START EXERCISE MATERIALS
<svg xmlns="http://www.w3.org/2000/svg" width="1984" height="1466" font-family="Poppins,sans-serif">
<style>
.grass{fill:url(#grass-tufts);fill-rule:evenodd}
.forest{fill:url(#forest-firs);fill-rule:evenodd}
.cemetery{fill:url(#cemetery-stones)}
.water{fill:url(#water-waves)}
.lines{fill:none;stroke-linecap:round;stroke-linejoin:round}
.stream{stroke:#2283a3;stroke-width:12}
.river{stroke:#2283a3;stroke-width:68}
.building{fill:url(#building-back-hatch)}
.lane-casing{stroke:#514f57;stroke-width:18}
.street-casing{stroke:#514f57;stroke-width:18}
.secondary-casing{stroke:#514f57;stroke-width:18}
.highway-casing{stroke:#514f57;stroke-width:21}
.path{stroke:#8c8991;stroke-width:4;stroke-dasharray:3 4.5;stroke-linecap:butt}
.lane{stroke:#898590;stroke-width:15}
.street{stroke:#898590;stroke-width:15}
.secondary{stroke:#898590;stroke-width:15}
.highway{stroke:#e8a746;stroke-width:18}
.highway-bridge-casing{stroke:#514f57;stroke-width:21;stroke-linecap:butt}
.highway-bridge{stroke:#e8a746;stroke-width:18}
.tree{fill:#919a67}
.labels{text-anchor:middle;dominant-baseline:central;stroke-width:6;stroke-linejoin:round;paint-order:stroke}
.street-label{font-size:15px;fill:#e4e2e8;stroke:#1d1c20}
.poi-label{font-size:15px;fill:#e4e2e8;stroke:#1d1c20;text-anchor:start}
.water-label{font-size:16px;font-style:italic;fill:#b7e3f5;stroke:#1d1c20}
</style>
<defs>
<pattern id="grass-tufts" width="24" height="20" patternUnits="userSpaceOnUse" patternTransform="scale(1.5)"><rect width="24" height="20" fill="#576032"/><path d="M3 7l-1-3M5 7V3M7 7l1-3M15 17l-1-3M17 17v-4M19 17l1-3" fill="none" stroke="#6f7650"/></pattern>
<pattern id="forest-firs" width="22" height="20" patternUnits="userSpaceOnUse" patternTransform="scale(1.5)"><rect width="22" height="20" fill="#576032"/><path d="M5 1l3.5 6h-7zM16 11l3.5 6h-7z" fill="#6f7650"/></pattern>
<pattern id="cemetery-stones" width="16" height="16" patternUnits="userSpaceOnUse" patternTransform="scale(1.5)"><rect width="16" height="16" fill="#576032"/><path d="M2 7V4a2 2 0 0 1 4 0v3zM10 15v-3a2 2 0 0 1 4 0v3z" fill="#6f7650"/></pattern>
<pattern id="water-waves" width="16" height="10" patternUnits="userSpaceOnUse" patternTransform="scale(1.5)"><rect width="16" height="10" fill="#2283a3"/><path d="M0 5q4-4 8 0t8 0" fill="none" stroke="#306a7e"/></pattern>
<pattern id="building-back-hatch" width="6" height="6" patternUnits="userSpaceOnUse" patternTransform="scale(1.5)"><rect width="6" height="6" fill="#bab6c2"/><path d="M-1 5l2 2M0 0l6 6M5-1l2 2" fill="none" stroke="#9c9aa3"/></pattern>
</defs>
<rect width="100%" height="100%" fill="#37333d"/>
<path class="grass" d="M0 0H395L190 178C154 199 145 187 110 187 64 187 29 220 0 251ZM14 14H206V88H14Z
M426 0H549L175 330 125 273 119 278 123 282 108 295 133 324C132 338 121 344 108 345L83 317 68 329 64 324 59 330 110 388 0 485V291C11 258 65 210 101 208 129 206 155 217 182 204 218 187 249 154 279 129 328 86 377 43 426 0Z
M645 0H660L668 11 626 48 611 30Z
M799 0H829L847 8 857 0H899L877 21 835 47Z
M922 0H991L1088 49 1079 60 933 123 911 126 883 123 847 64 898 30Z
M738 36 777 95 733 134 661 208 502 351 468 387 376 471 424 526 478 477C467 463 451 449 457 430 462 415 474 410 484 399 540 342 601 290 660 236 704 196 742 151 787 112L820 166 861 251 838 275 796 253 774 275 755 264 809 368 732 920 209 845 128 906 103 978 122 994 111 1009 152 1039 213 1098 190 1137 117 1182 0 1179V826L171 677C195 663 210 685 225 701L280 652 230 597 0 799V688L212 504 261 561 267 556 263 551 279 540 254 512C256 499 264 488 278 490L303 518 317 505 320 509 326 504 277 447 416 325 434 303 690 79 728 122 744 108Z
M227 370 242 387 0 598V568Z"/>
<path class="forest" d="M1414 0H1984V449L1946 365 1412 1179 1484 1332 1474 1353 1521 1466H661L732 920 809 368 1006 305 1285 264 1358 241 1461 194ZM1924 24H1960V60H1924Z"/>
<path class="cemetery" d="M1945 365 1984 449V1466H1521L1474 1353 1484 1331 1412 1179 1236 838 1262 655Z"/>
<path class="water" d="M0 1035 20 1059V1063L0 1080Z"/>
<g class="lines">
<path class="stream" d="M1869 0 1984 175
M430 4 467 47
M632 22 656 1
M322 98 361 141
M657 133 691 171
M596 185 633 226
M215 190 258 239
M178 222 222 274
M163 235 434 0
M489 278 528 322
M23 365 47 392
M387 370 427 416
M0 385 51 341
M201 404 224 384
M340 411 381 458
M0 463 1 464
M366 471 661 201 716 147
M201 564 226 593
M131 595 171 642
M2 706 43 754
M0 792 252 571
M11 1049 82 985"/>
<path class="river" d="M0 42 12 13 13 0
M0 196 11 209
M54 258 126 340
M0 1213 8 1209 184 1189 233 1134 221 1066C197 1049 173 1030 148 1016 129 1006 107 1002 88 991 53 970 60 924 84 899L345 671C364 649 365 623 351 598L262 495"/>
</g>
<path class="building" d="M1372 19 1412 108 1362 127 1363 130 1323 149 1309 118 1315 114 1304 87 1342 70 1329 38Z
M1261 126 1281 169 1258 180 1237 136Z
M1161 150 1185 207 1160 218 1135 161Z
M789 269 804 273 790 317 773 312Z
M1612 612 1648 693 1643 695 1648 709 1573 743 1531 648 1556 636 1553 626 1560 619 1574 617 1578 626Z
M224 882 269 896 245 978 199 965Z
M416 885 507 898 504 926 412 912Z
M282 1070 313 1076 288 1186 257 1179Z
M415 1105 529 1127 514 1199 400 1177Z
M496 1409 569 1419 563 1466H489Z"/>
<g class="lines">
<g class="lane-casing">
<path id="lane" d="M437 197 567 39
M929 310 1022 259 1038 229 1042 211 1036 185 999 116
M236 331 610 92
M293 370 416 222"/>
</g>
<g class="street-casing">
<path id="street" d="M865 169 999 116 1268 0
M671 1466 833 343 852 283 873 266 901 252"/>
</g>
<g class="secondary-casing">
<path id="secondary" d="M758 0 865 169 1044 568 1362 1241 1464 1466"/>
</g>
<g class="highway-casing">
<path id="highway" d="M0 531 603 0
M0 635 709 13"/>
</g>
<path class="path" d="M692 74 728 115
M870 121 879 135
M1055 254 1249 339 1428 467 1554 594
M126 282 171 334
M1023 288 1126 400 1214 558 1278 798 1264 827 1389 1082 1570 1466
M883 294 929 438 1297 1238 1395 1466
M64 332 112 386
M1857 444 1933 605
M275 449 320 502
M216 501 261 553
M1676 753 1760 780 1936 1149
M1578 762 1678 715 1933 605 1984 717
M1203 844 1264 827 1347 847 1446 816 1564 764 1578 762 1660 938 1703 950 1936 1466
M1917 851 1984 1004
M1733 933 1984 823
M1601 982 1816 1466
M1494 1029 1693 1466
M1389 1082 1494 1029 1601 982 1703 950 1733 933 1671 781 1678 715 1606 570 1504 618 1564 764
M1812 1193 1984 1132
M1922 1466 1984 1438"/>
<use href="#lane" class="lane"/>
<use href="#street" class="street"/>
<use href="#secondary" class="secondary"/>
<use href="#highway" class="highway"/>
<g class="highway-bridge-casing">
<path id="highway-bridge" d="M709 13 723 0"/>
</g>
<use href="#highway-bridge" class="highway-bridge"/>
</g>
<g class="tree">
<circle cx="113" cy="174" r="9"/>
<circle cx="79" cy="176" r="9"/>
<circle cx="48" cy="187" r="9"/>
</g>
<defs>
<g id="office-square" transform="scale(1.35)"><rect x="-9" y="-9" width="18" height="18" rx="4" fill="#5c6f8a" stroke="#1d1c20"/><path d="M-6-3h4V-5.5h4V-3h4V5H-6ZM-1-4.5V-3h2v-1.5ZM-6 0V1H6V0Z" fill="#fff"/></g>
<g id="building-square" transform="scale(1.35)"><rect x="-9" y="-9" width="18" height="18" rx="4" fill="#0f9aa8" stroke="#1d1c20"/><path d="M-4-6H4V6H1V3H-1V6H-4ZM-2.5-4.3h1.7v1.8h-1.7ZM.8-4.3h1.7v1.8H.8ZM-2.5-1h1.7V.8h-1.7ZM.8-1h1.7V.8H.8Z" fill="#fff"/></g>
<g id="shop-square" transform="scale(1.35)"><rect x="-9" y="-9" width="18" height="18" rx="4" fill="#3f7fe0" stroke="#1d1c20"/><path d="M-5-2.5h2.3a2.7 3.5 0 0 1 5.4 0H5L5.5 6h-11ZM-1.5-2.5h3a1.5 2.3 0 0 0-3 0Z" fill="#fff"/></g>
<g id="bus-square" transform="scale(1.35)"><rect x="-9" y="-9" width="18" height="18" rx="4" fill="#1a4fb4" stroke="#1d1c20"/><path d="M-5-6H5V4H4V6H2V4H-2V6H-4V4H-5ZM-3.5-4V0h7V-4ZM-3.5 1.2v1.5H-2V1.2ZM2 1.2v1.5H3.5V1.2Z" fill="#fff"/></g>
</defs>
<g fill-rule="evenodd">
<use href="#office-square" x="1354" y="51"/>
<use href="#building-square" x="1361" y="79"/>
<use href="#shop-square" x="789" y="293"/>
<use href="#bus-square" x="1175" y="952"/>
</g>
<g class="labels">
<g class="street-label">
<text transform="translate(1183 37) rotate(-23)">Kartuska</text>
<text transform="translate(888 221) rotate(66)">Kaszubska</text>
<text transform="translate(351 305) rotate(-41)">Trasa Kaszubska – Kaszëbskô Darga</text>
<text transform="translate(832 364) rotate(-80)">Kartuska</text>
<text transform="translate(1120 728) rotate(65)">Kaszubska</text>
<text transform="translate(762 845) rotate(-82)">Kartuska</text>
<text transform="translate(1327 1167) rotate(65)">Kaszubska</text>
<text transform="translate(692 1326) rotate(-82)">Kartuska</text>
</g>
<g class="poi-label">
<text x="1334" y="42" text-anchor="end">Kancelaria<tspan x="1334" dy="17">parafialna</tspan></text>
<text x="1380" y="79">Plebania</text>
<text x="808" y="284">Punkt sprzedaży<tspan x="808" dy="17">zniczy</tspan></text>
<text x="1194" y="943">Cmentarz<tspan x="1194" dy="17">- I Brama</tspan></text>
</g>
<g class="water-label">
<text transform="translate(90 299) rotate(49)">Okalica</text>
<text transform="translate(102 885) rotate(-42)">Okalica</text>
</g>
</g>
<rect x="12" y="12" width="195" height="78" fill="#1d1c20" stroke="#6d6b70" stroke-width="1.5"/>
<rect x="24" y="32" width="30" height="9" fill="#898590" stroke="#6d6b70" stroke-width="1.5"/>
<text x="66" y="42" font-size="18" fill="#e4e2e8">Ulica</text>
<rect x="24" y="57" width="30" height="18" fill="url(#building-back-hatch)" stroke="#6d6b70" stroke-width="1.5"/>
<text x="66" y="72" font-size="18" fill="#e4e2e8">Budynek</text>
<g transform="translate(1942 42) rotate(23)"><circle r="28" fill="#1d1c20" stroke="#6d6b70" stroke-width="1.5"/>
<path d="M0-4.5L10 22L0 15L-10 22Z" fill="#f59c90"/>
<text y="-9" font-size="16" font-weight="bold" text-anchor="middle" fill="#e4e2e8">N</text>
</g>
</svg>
END EXERCISE MATERIALS
### YOUR GOAL:
Filter the entries and copy each line with "round".

### YOUR RESPONSE:
.lines{fill:none;stroke-linecap:round;stroke-linejoin:round}
.labels{text-anchor:middle;dominant-baseline:central;stroke-width:6;stroke-linejoin:round;paint-order:stroke}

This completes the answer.